READING PASSAGE Block Start

# Wet goats



## PrettyPaisley (May 18, 2007)

Is there something I need to do for wet goats? Other than towel drying them? Do I need to use a hair dryer? 

One of the main things I've heard is not to let them get wet. We have an entire building outside for them with hay and bedding on the back of the property. I just came home to a torential downpour and they are standing in it, against the fence. Standing there. 

I took the children inside and went out with a handful of marshmallows to lead them into the building and they didn't want to go! I had to let one go while I drug the other one, who was thrilled to be dry. I went back for the other one and I guess they decided staying the building was the right thing to do. 

But now they are wet. I don't want them to get sick. What can I do?


----------



## Lada (Jun 7, 2008)

Mine have been dumb and gotten outside before during the rain. I don't even bother putting them up. They know where the enclosure is, if they're too stupid to use it, well...

They have never gotten sick because of being rained on.


----------



## CaliannG (Apr 29, 2005)

Mine have gotten wet and it never made them sick. Mine have even decided a nice thing to do would be to go outside and munch elm leaves from a fallen branch _during a snow storm_. They all looked like four-footed, abominable, snow-blobs.

MOST of the time, they think a drop of water will cause them to melt and will run, screaming, from a light, summer shower or a garden sprinkler. Every so often, though, they will totally go against their normal behavior and go wandering out in freezing sleet or pouring rain, calm as you please.

There is just no figuring them out.


----------



## Oat Bucket Farm (Jul 28, 2006)

Ours have gotten wet, I never worry about it other than making sure they have a dry place to be if they want it.

READING PASSAGE Block End
MATERIAL SHOWN Block Start

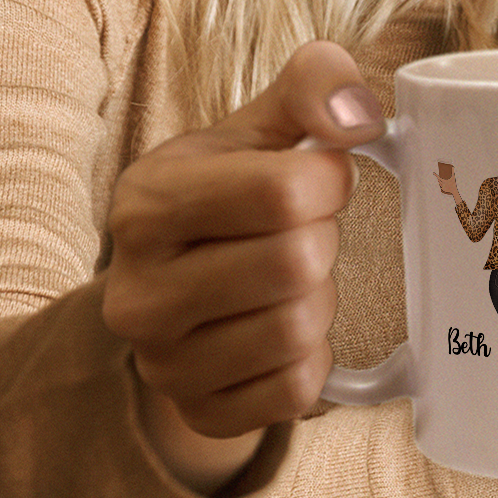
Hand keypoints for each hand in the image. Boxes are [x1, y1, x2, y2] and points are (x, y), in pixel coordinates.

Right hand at [102, 41, 384, 493]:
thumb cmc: (233, 192)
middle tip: (303, 234)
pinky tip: (286, 329)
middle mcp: (137, 292)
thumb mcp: (261, 124)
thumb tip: (359, 116)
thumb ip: (314, 85)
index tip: (320, 179)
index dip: (329, 181)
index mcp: (146, 203)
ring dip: (320, 299)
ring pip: (300, 330)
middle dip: (323, 240)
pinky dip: (314, 358)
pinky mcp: (199, 413)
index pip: (283, 191)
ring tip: (291, 281)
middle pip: (296, 263)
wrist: (180, 284)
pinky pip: (297, 391)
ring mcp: (162, 364)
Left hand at [437, 168, 461, 201]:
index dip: (435, 175)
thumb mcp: (453, 177)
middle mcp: (442, 184)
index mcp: (444, 181)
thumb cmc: (453, 183)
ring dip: (440, 182)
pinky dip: (442, 185)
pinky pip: (441, 186)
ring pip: (439, 183)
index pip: (438, 177)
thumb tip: (453, 167)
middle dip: (439, 179)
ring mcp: (442, 187)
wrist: (454, 190)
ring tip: (445, 182)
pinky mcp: (442, 189)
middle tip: (442, 178)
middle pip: (439, 180)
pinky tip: (445, 185)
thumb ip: (453, 172)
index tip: (433, 173)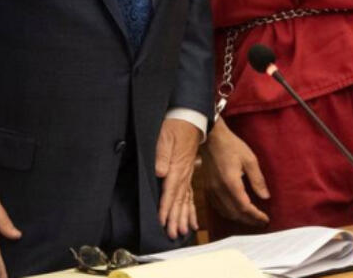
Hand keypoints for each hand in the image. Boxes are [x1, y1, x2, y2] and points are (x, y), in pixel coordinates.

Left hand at [155, 119, 200, 239]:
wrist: (191, 117)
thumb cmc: (176, 125)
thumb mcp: (165, 136)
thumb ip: (162, 154)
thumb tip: (160, 172)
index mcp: (177, 166)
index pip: (170, 190)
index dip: (165, 207)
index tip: (162, 221)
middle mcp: (184, 173)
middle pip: (178, 200)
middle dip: (175, 218)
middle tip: (172, 234)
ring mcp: (187, 174)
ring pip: (185, 200)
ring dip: (183, 217)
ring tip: (181, 232)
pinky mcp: (188, 173)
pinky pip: (190, 195)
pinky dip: (190, 209)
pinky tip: (191, 221)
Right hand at [203, 119, 269, 226]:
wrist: (211, 139)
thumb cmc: (232, 146)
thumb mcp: (250, 159)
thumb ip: (257, 179)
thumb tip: (266, 197)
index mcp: (231, 183)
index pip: (244, 207)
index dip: (256, 216)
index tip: (266, 219)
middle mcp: (219, 190)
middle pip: (235, 213)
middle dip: (249, 220)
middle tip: (261, 221)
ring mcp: (211, 190)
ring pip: (225, 212)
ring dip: (239, 218)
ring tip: (251, 218)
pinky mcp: (207, 189)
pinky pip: (218, 207)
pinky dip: (228, 213)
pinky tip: (236, 211)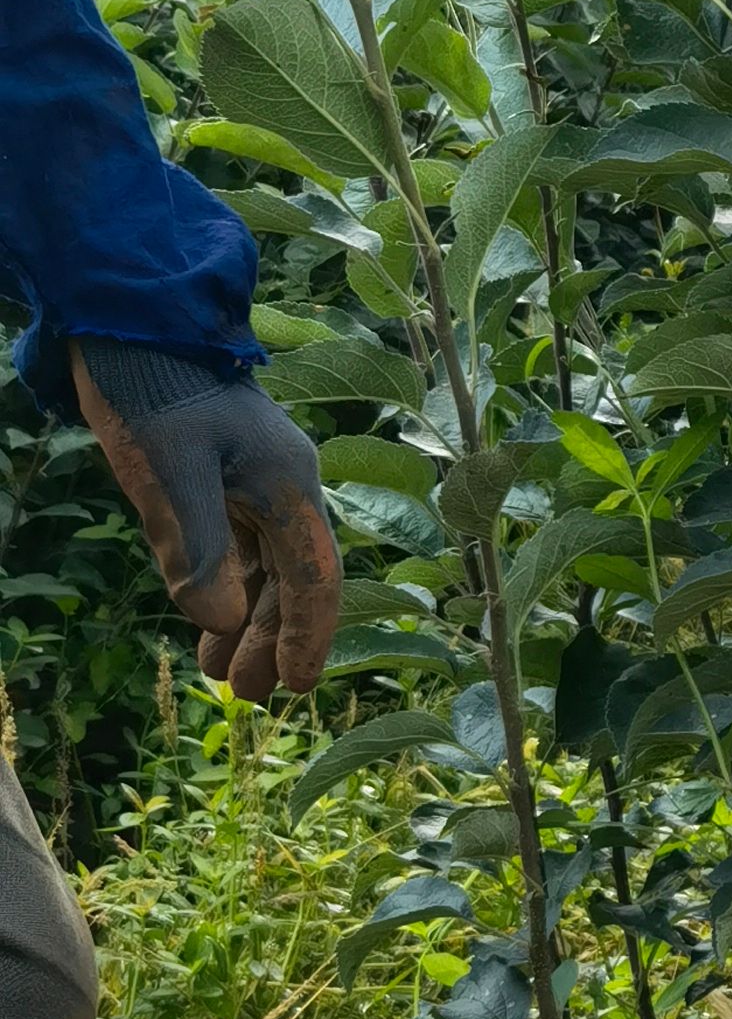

MATERIAL SHOWN Block End

» **QUESTIONS ON THE MATERIAL**:
1. In the wet goats thread, what did PrettyPaisley carry out to lead the goats into their building?
2. Continue the wet goats forum thread from the point where it stops.

» **TASK-BY-TASK OUTPUTS**:
1. A handful of marshmallows.

2.
----------



## Our Little Farm (Apr 26, 2010)

Ours will go out of their shelter into the rain. It's their choice and I don't worry over it. None of them have had so much as a sniffle.
OUrs have also gone out in the snow and run about. LOL It was hilarious to watch and I think they had a great time.

Don't stress about it.


----------



## beccachow (Nov 8, 2008)

Mine stand in the doorway and cry for me to come save them lest their delicate hooves become dampened from the outrageous moisture pouring from the sky. Now they HATE to get wet, but I have never had one get sick from rain, snow, ice, any such thing.


----------



## QoTL (Jun 5, 2008)

I agree with the others. I don't think it's so much that we can't let them get wet (like the gremlins :run:  ) as much as it's that they don't really LIKE to get wet. 

Mine will occasionally stand out in a sprinkle, wait in the rain to come in the barn at milking time (they have a separate shelter close by), but usually they are very careful to keep themselves dry.


----------



## nothingman (Jul 4, 2010)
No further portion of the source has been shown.